Candy Mountain is a huge construct made by vegans and naturalists who wish to leave no imprint upon the natural world. They of allow no one into their preserve, and so when the leos, for Painter has brought his pride, for lack of  a better word, start hunting it is cause for concern. We learn that the people of Candy Mountain are so dedicated to their view of life that they will go into the preserve and find every bit of glass from a window that has broken and been flung far, so as not to have any effect on the environment. So the people of Candy Mountain send out Merric, a sensitive nature photographer and film maker, who is transformed by his encounter with the leos and leaves Candy Mountain for good.

Reynard once again betrays the location of Painter and Painter is hunted down and imprisoned, but in the meantime, a film by Merric about the leos is shown to the general public. Sten Gregorius sees the injustice behind the USE’s and federal government’s treatment of the leos. He has been transformed into a bit of an Arthurian figure by the death, murder really, of his father at Reynard’s hands, and leaves to save the leos.

Along the way, Painter escapes once from company and meets Sweets and dog driven to sentient but not human awareness by experiments done to his frontal lobe. He wants to save his pack from the humans that wish to exterminate them. He meets Painter and elects him leader of the pack and together they leave the city. But Painter has been betrayed again, and Sweets is forced to leave Painter.

········

_Work required_
In the plot summary above, whom do the people of Candy Mountain send out when the leos start hunting in their preserve?

_Data provided_
········

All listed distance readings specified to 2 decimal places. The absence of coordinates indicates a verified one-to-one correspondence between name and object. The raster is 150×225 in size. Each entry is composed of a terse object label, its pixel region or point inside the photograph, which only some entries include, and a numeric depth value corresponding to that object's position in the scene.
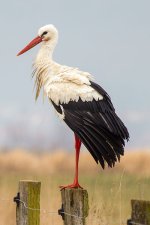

········

_Result for this exercise_
Merric, a sensitive nature photographer and film maker.